> **Text section**
::::::
Although we have not yet put together a report outlining the focus of our inquiry, I hope that the evidence that we take this morning and the visits that we make will give us some idea about that.

I welcome the witnesses to the meeting and ask Mr Normand to introduce his team.

Andrew Normand (Crown Office): Thank you, convener. I am accompanied by Len Higson, who is the regional procurator fiscal for Glasgow and was formerly the regional procurator fiscal for Grampian and Highlands and Islands at Aberdeen. Sitting beside him is Frank Crowe, who was the regional procurator fiscal for south Strathclyde and Dumfries and Galloway at Hamilton and is now the deputy Crown Agent. They have substantial experience of the Procurator Fiscal Service and the Crown Office. Our director of resources, Sandy Rosie, completes the team.

I understand that the committee has asked for an initial presentation containing factual information, which I am happy to provide. However, I shall look to my colleagues to assist in dealing with the committee's questions. We welcome the committee's interest in the work of the Crown Office and Procurator Fiscal Service and are interested to learn that it is considering undertaking an inquiry into the department. Indeed, it would be helpful if we could find out more about what the committee has in mind, as that would allow us to assist its work.

I hope that, in the time available this morning, we will succeed in providing enough useful information about the areas outlined in the clerk's letter of 11 April to give the committee a better understanding of our structure. We will be happy to try to provide any additional information that the committee needs after the meeting.
::::::
> **Work to complete**
A) For each statement about the transcript, answer yes or no and quote the words of the transcript that decide it: (i) Len Higson currently serves as the regional procurator fiscal for Glasgow. (ii) Frank Crowe still holds the post of regional procurator fiscal for south Strathclyde and Dumfries and Galloway. (iii) The committee has already produced a report outlining the focus of its inquiry.
B) Answer these questions from the transcript, one per line:
(i) Who is the director of resources?
(ii) What is the date of the clerk's letter?
(iii) In which town was Frank Crowe based as regional procurator fiscal?
The lines that come next are separate material and have no connection to the transcript.

> **Information provided**
::::::
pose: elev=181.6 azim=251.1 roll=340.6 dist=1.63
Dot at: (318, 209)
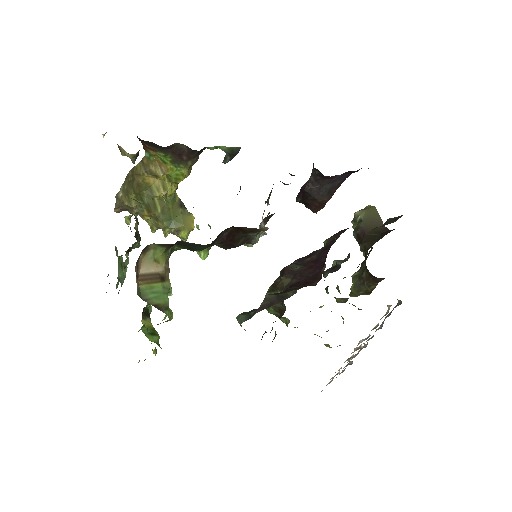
::::::
> **Task responses**
A)
(i) Yes: "who is the regional procurator fiscal for Glasgow"
(ii) No: "and is now the deputy Crown Agent"
(iii) No: "Although we have not yet put together a report outlining the focus of our inquiry"

B)
(i) Sandy Rosie
(ii) 11 April
(iii) Hamilton